В столовой гулко бухает голос Хоби:
— И вот я зажигаю первую искрящуюся штуковину, и она начинает крутиться, разбрасывая вокруг искры и всякую там хрень, и вдруг закатывается прямо под мою машину, мой новенький «Мерседес-560», и я клянусь Богом, клянусь, вся эта долбаная машина вспыхивает, как молния. Можно было подумать, что за рулем сидел сам Господь Бог.
Из столовой доносится смех Люси и Сары. Мать и дочь смеются совершенно одинаково, на одной и той же очень высокой ноте. Смех Хоби походит скорее на хрюканье, которое быстро прекращается.
— Забавная история, — говорит Люси.
— Истерическая, — поправляет ее Сара. — Было бы гораздо забавнее, если бы такое произошло в действительности.

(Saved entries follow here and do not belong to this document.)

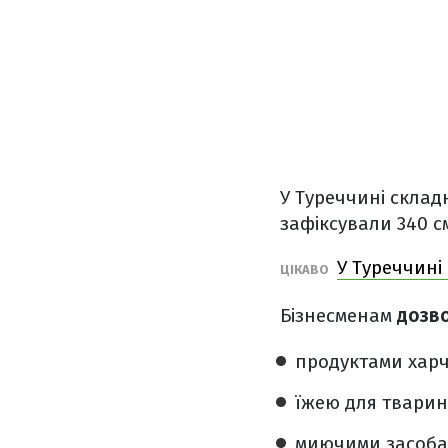
У Туреччині склад
зафіксували 340 с
У Туреччині
ЦІКАВО
Бізнесменам
дозв
продуктами хар
їжею для тварин
миючими засоба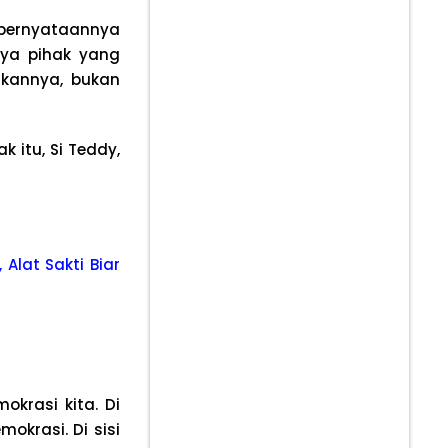
 pernyataannya
ya pihak yang
rkannya, bukan
k itu, Si Teddy,
 Alat Sakti Biar
krasi kita. Di
okrasi. Di sisi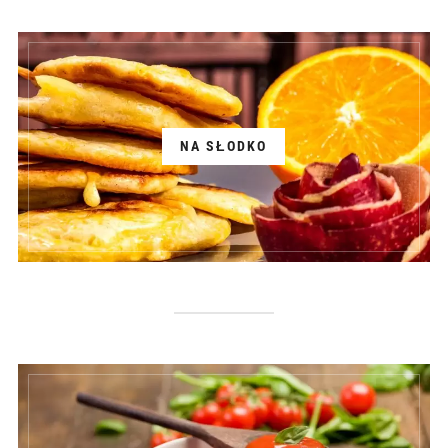
NA SŁODKO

Сонни внимательно смотрит на Сета, размышляя о том, насколько они разные, эти двое друзей. Никто — ни Сет, ни она, — похоже, пока не испытывает желание сдвинуться с места.

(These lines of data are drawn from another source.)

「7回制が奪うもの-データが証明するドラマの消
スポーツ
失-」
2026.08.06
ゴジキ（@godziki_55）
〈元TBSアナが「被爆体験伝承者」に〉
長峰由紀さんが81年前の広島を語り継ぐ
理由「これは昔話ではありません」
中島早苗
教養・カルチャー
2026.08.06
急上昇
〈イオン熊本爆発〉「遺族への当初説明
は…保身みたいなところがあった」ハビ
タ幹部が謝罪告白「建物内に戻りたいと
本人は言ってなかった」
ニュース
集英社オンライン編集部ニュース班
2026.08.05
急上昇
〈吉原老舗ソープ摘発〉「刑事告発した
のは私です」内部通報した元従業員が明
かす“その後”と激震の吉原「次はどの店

— Послушай, — говорит он снова, — я не хочу спорить с тобой насчет того, права ты или нет. Потому что кое в чем ты права. Я даже уверен. И должен как следует поразмыслить об этом. Однако в твоих словах проступает элемент самореализации. Ты используешь то, что, как тебе кажется, ты видишь во мне, как предлог, чтобы избежать разговора о себе. Конечно, это очень хорошо и даже замечательно, что ты беспокоишься по поводу преходящего характера моих жизненных установок. Мне это по душе. Однако я не уверен, что все обстоит так, как ты думаешь. В самом деле, Сонни. Подумай, о чем ты толкуешь. Тебя волнует то, что я собираюсь делать. Однако в действительности ты ни разу не попросила меня вернуться сюда на следующей неделе и не сказала мне ничего насчет того, как мы будем жить, если я вернусь. Я несколько месяцев потратил на поиски волшебного слова, которое заставило бы тебя сделать шаг навстречу. Я сделал все, что мог. Я весь твой.